Is there a way I can give PyCharm a hint, and say "psst, this parameter is supposed to be of type X"? (Or perhaps, in the spirit of dynamic languages, "this parameter is supposed to quack like an X"? I'd be fine with that.)


EDIT: CrazyCoder's answer, below, does the trick. For any newcomers like me who want the quick summary, here it is:

class King:
    def repress(self, peasant):
        """
        Exploit the workers by hanging on to outdated imperialist dogma which
        perpetuates the economic and social differences in our society.

        @type peasant: Person
        @param peasant: Person to repress.
        """
        peasant.knock_over()   # Shows a warning. And there was much rejoicing.
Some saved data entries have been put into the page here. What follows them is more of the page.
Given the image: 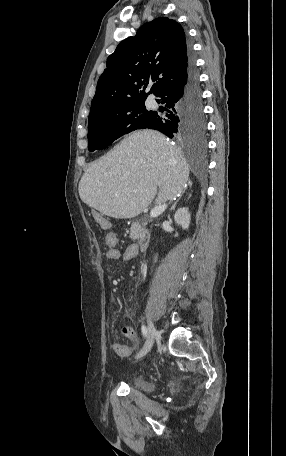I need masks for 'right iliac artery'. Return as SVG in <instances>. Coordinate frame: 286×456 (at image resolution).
Segmentation results:
<instances>
[{
    "instance_id": "82829eb1",
    "label": "right iliac artery",
    "mask_w": 286,
    "mask_h": 456,
    "mask_svg": "<svg viewBox=\"0 0 286 456\" xmlns=\"http://www.w3.org/2000/svg\"><path fill=\"white\" fill-rule=\"evenodd\" d=\"M141 331H142L143 336L146 337L147 336V328L144 325L141 326Z\"/></svg>"
}]
</instances>
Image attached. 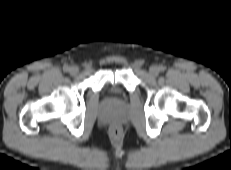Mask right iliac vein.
<instances>
[{
  "label": "right iliac vein",
  "mask_w": 231,
  "mask_h": 170,
  "mask_svg": "<svg viewBox=\"0 0 231 170\" xmlns=\"http://www.w3.org/2000/svg\"><path fill=\"white\" fill-rule=\"evenodd\" d=\"M69 72L71 75H77L79 73V69L77 66H72L70 67Z\"/></svg>",
  "instance_id": "63e3f726"
}]
</instances>
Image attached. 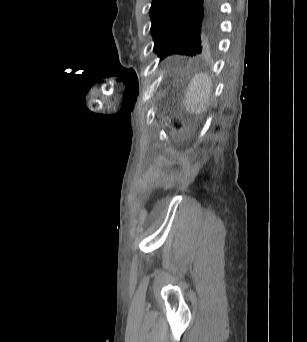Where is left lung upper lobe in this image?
<instances>
[{
    "label": "left lung upper lobe",
    "instance_id": "5c2ea615",
    "mask_svg": "<svg viewBox=\"0 0 307 342\" xmlns=\"http://www.w3.org/2000/svg\"><path fill=\"white\" fill-rule=\"evenodd\" d=\"M212 0H153L150 8L154 52L161 59L197 56L214 43L217 11Z\"/></svg>",
    "mask_w": 307,
    "mask_h": 342
}]
</instances>
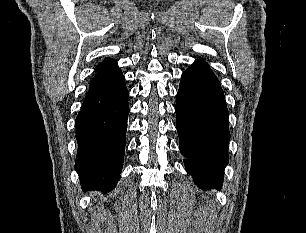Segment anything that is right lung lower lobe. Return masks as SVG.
<instances>
[{"mask_svg": "<svg viewBox=\"0 0 306 233\" xmlns=\"http://www.w3.org/2000/svg\"><path fill=\"white\" fill-rule=\"evenodd\" d=\"M128 90L121 70L90 85L76 118L75 170L84 190H112L123 165Z\"/></svg>", "mask_w": 306, "mask_h": 233, "instance_id": "1", "label": "right lung lower lobe"}]
</instances>
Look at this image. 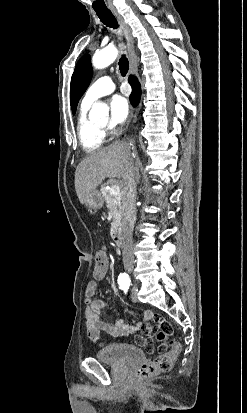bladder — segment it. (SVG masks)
<instances>
[{"mask_svg":"<svg viewBox=\"0 0 247 413\" xmlns=\"http://www.w3.org/2000/svg\"><path fill=\"white\" fill-rule=\"evenodd\" d=\"M144 358V351L126 344L109 343L97 352L96 359L104 362L126 364L134 359Z\"/></svg>","mask_w":247,"mask_h":413,"instance_id":"1","label":"bladder"}]
</instances>
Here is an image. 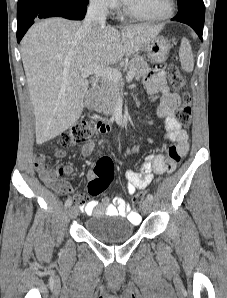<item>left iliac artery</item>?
I'll use <instances>...</instances> for the list:
<instances>
[{
	"label": "left iliac artery",
	"mask_w": 227,
	"mask_h": 298,
	"mask_svg": "<svg viewBox=\"0 0 227 298\" xmlns=\"http://www.w3.org/2000/svg\"><path fill=\"white\" fill-rule=\"evenodd\" d=\"M147 199H149V200H153V195H152V194H148V195H147Z\"/></svg>",
	"instance_id": "left-iliac-artery-1"
}]
</instances>
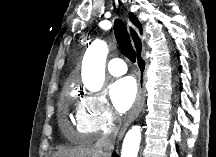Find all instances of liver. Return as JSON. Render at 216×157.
Masks as SVG:
<instances>
[{"label": "liver", "mask_w": 216, "mask_h": 157, "mask_svg": "<svg viewBox=\"0 0 216 157\" xmlns=\"http://www.w3.org/2000/svg\"><path fill=\"white\" fill-rule=\"evenodd\" d=\"M54 157H98V153L95 147L80 146L59 151Z\"/></svg>", "instance_id": "obj_1"}]
</instances>
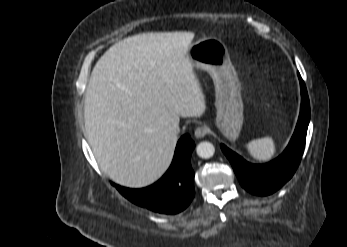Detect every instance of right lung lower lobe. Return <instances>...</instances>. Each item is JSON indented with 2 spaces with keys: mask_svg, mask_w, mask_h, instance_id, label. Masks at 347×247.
I'll use <instances>...</instances> for the list:
<instances>
[{
  "mask_svg": "<svg viewBox=\"0 0 347 247\" xmlns=\"http://www.w3.org/2000/svg\"><path fill=\"white\" fill-rule=\"evenodd\" d=\"M194 142L188 134L178 141L172 164L165 175L153 185L142 189H130L113 184L131 202L164 214L183 211L192 201L194 172L191 167V153Z\"/></svg>",
  "mask_w": 347,
  "mask_h": 247,
  "instance_id": "98d812e1",
  "label": "right lung lower lobe"
}]
</instances>
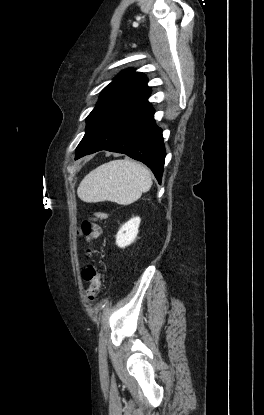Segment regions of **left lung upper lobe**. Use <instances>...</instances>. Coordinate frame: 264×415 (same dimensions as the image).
<instances>
[{
    "instance_id": "left-lung-upper-lobe-1",
    "label": "left lung upper lobe",
    "mask_w": 264,
    "mask_h": 415,
    "mask_svg": "<svg viewBox=\"0 0 264 415\" xmlns=\"http://www.w3.org/2000/svg\"><path fill=\"white\" fill-rule=\"evenodd\" d=\"M148 89H150V87L147 86V78L143 73L135 72L132 69L121 72L103 89L95 108L87 116L86 132L77 149L103 113L119 102Z\"/></svg>"
}]
</instances>
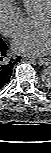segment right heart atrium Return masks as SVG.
<instances>
[{
    "label": "right heart atrium",
    "mask_w": 51,
    "mask_h": 153,
    "mask_svg": "<svg viewBox=\"0 0 51 153\" xmlns=\"http://www.w3.org/2000/svg\"><path fill=\"white\" fill-rule=\"evenodd\" d=\"M25 18L19 7L10 0H0V33L8 38L18 36L24 28Z\"/></svg>",
    "instance_id": "d8ad5b80"
}]
</instances>
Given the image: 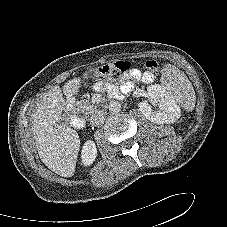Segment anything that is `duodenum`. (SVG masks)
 I'll return each instance as SVG.
<instances>
[{
    "label": "duodenum",
    "instance_id": "duodenum-1",
    "mask_svg": "<svg viewBox=\"0 0 227 227\" xmlns=\"http://www.w3.org/2000/svg\"><path fill=\"white\" fill-rule=\"evenodd\" d=\"M66 114L69 119L70 124L77 130L84 129L86 126V122L79 117L73 105H69L66 109Z\"/></svg>",
    "mask_w": 227,
    "mask_h": 227
}]
</instances>
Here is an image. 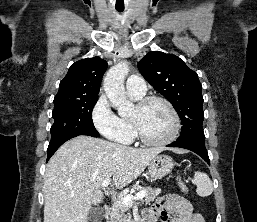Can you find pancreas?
<instances>
[{
	"instance_id": "obj_1",
	"label": "pancreas",
	"mask_w": 257,
	"mask_h": 222,
	"mask_svg": "<svg viewBox=\"0 0 257 222\" xmlns=\"http://www.w3.org/2000/svg\"><path fill=\"white\" fill-rule=\"evenodd\" d=\"M138 190L145 191L144 201L146 204H150V202L154 201L156 196L161 192L160 189H153L152 187L139 188ZM129 210V206L122 204L118 200L114 201L108 222H133Z\"/></svg>"
}]
</instances>
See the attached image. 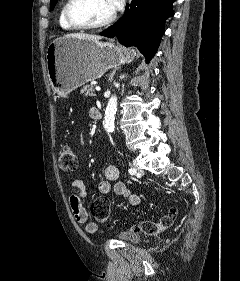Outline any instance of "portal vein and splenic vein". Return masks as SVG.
Returning <instances> with one entry per match:
<instances>
[{
  "label": "portal vein and splenic vein",
  "instance_id": "obj_1",
  "mask_svg": "<svg viewBox=\"0 0 240 281\" xmlns=\"http://www.w3.org/2000/svg\"><path fill=\"white\" fill-rule=\"evenodd\" d=\"M101 90V88L100 87H96V91H100Z\"/></svg>",
  "mask_w": 240,
  "mask_h": 281
}]
</instances>
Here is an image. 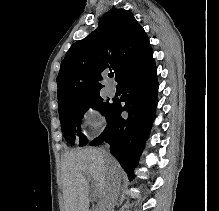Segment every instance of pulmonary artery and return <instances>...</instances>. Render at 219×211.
<instances>
[{
  "mask_svg": "<svg viewBox=\"0 0 219 211\" xmlns=\"http://www.w3.org/2000/svg\"><path fill=\"white\" fill-rule=\"evenodd\" d=\"M107 91H108V94L111 96L116 94V87L111 81H109L108 83Z\"/></svg>",
  "mask_w": 219,
  "mask_h": 211,
  "instance_id": "1",
  "label": "pulmonary artery"
}]
</instances>
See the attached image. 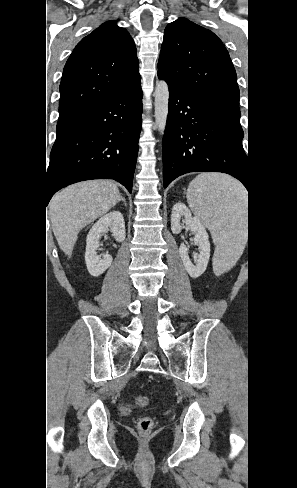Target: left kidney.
I'll return each mask as SVG.
<instances>
[{"mask_svg":"<svg viewBox=\"0 0 297 488\" xmlns=\"http://www.w3.org/2000/svg\"><path fill=\"white\" fill-rule=\"evenodd\" d=\"M181 220L183 223H181ZM185 224V225H184ZM185 226L194 232V243L199 247V255L195 264H192L188 256V248L184 243L180 245L179 255L184 267L192 278L201 276L208 265L210 258L209 236L205 226L196 217H193L185 204L178 202L174 205L171 214V230L174 234H179Z\"/></svg>","mask_w":297,"mask_h":488,"instance_id":"1","label":"left kidney"}]
</instances>
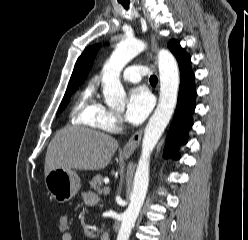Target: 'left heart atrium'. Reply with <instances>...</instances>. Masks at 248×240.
<instances>
[{"label":"left heart atrium","mask_w":248,"mask_h":240,"mask_svg":"<svg viewBox=\"0 0 248 240\" xmlns=\"http://www.w3.org/2000/svg\"><path fill=\"white\" fill-rule=\"evenodd\" d=\"M153 107V98L147 88L138 86L130 90L126 106V119L133 125L140 124Z\"/></svg>","instance_id":"1"}]
</instances>
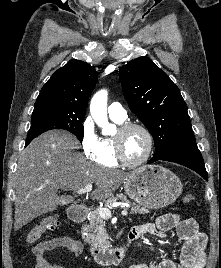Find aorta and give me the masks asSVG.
Returning a JSON list of instances; mask_svg holds the SVG:
<instances>
[{"instance_id":"obj_1","label":"aorta","mask_w":221,"mask_h":268,"mask_svg":"<svg viewBox=\"0 0 221 268\" xmlns=\"http://www.w3.org/2000/svg\"><path fill=\"white\" fill-rule=\"evenodd\" d=\"M107 99V90L98 91L91 100L90 113L95 123L102 129V132L110 134L115 130V126L108 122Z\"/></svg>"}]
</instances>
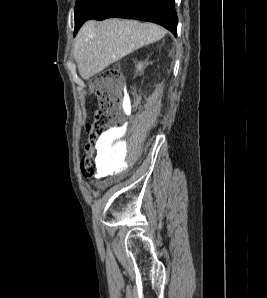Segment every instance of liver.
Wrapping results in <instances>:
<instances>
[{"instance_id": "6515ba94", "label": "liver", "mask_w": 267, "mask_h": 298, "mask_svg": "<svg viewBox=\"0 0 267 298\" xmlns=\"http://www.w3.org/2000/svg\"><path fill=\"white\" fill-rule=\"evenodd\" d=\"M165 30L153 23L135 20H89L79 30L74 45V59L83 79L100 73L112 63L165 35Z\"/></svg>"}]
</instances>
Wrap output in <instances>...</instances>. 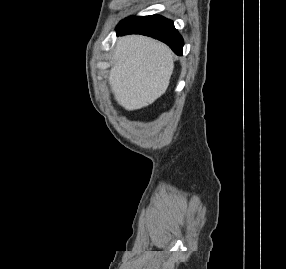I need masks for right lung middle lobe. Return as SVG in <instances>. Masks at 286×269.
<instances>
[{
  "label": "right lung middle lobe",
  "mask_w": 286,
  "mask_h": 269,
  "mask_svg": "<svg viewBox=\"0 0 286 269\" xmlns=\"http://www.w3.org/2000/svg\"><path fill=\"white\" fill-rule=\"evenodd\" d=\"M137 18H139V17H129V18H127V19L121 21V22L119 23L117 29H118V28L125 27V26L131 24V23H132L133 21H135Z\"/></svg>",
  "instance_id": "right-lung-middle-lobe-1"
}]
</instances>
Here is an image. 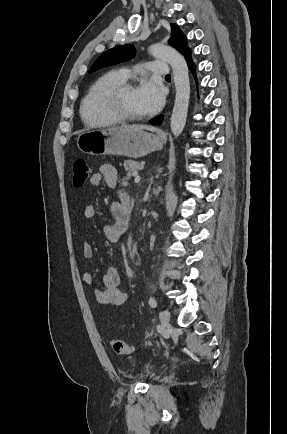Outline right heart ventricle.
Here are the masks:
<instances>
[{
    "label": "right heart ventricle",
    "mask_w": 287,
    "mask_h": 434,
    "mask_svg": "<svg viewBox=\"0 0 287 434\" xmlns=\"http://www.w3.org/2000/svg\"><path fill=\"white\" fill-rule=\"evenodd\" d=\"M125 81L121 70H111L91 84L80 103V116L86 125L102 127L119 122L106 110L103 97L109 88Z\"/></svg>",
    "instance_id": "obj_1"
}]
</instances>
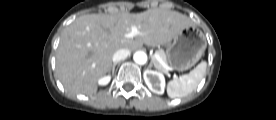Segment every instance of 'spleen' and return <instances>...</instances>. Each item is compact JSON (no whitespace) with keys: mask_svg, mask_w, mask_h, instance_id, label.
<instances>
[{"mask_svg":"<svg viewBox=\"0 0 276 120\" xmlns=\"http://www.w3.org/2000/svg\"><path fill=\"white\" fill-rule=\"evenodd\" d=\"M207 63L202 61L189 74H185L168 83L167 94L170 98L185 97L194 91L206 71Z\"/></svg>","mask_w":276,"mask_h":120,"instance_id":"spleen-1","label":"spleen"}]
</instances>
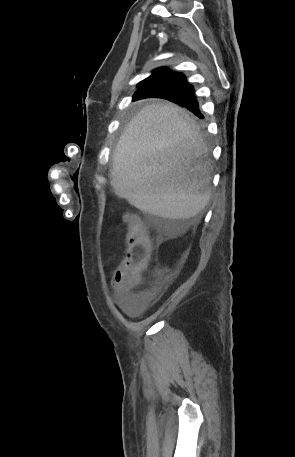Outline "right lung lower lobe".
Wrapping results in <instances>:
<instances>
[{"label": "right lung lower lobe", "instance_id": "obj_1", "mask_svg": "<svg viewBox=\"0 0 295 457\" xmlns=\"http://www.w3.org/2000/svg\"><path fill=\"white\" fill-rule=\"evenodd\" d=\"M185 79L186 78L184 75L179 74V76L176 79H174L170 82L138 89L136 91V93L134 94L133 99L138 100V99L148 98V97H159V96H157L158 90L173 89L178 94L171 96L170 98H166V99L172 100L174 102H177V103L187 107L195 115H197L200 118H203L202 114L199 111L198 102L196 101L195 96H194V88L190 84H188L185 81Z\"/></svg>", "mask_w": 295, "mask_h": 457}]
</instances>
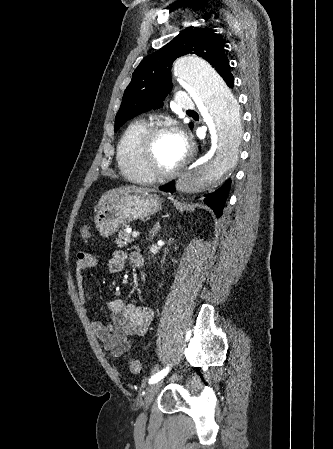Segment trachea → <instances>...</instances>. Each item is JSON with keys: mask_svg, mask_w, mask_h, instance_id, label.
<instances>
[{"mask_svg": "<svg viewBox=\"0 0 333 449\" xmlns=\"http://www.w3.org/2000/svg\"><path fill=\"white\" fill-rule=\"evenodd\" d=\"M187 112H194V111L188 110Z\"/></svg>", "mask_w": 333, "mask_h": 449, "instance_id": "3493384b", "label": "trachea"}]
</instances>
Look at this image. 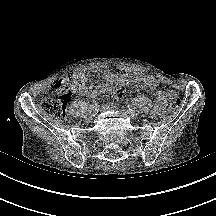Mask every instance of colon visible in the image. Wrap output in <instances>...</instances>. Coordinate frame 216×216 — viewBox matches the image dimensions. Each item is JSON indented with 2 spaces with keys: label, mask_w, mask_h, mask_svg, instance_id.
I'll return each instance as SVG.
<instances>
[{
  "label": "colon",
  "mask_w": 216,
  "mask_h": 216,
  "mask_svg": "<svg viewBox=\"0 0 216 216\" xmlns=\"http://www.w3.org/2000/svg\"><path fill=\"white\" fill-rule=\"evenodd\" d=\"M84 79L83 75L74 72L57 79L51 86L53 96L45 99L41 104L43 111L57 120L65 119L67 101L72 90ZM167 100L171 110L176 111L180 108L181 100L175 93L168 91Z\"/></svg>",
  "instance_id": "5ec220e1"
}]
</instances>
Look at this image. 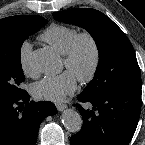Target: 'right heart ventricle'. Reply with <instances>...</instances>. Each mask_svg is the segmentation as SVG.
<instances>
[{"label": "right heart ventricle", "mask_w": 145, "mask_h": 145, "mask_svg": "<svg viewBox=\"0 0 145 145\" xmlns=\"http://www.w3.org/2000/svg\"><path fill=\"white\" fill-rule=\"evenodd\" d=\"M77 34L78 31L71 26L51 24L42 32L40 39L50 45L58 53L64 55Z\"/></svg>", "instance_id": "obj_1"}]
</instances>
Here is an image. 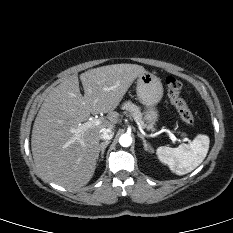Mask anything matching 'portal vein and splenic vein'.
Here are the masks:
<instances>
[{"label": "portal vein and splenic vein", "mask_w": 233, "mask_h": 233, "mask_svg": "<svg viewBox=\"0 0 233 233\" xmlns=\"http://www.w3.org/2000/svg\"><path fill=\"white\" fill-rule=\"evenodd\" d=\"M101 119H97V118H93L90 119L89 121H87L86 123L80 124L79 127L75 130H73V132L76 133L77 139L80 140V133L86 131L87 129L99 125L101 124ZM168 135L170 137V139L172 140L173 143H175L178 139L175 137L174 134H172L171 132H168Z\"/></svg>", "instance_id": "portal-vein-and-splenic-vein-1"}]
</instances>
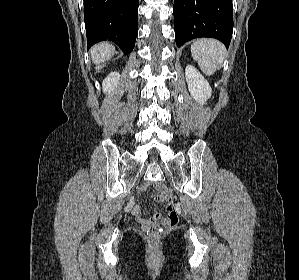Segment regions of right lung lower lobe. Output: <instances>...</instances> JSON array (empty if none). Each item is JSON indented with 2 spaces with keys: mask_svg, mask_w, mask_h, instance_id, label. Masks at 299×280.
I'll use <instances>...</instances> for the list:
<instances>
[{
  "mask_svg": "<svg viewBox=\"0 0 299 280\" xmlns=\"http://www.w3.org/2000/svg\"><path fill=\"white\" fill-rule=\"evenodd\" d=\"M139 0H84L88 49L103 40L115 42L129 54L138 30Z\"/></svg>",
  "mask_w": 299,
  "mask_h": 280,
  "instance_id": "1",
  "label": "right lung lower lobe"
}]
</instances>
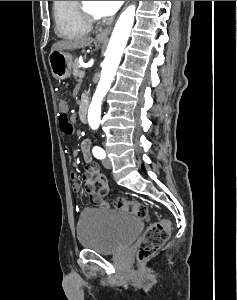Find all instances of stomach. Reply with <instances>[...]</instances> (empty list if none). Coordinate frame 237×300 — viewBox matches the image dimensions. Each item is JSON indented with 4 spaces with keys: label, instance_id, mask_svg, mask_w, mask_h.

The relevant part is the @type peasant: Person line of the docstring.

If you also go to File > Settings > Python Integrated Tools and set "Docstring format" to "Epytext", then PyCharm's View > Quick Documentation Lookup will pretty-print the parameter information instead of just printing all the @-lines as-is.

Answer

CrazyCoder picture CrazyCoder · Jun 12, 2011

Yes, you can use special documentation format for methods and their parameters so that PyCharm can know the type. Recent PyCharm version supports most common doc formats.

For example, PyCharm extracts types from @param style comments.

See also reStructuredText and docstring conventions (PEP 257).

Another option is Python 3 annotations.

Please refer to the PyCharm documentation section for more details and samples.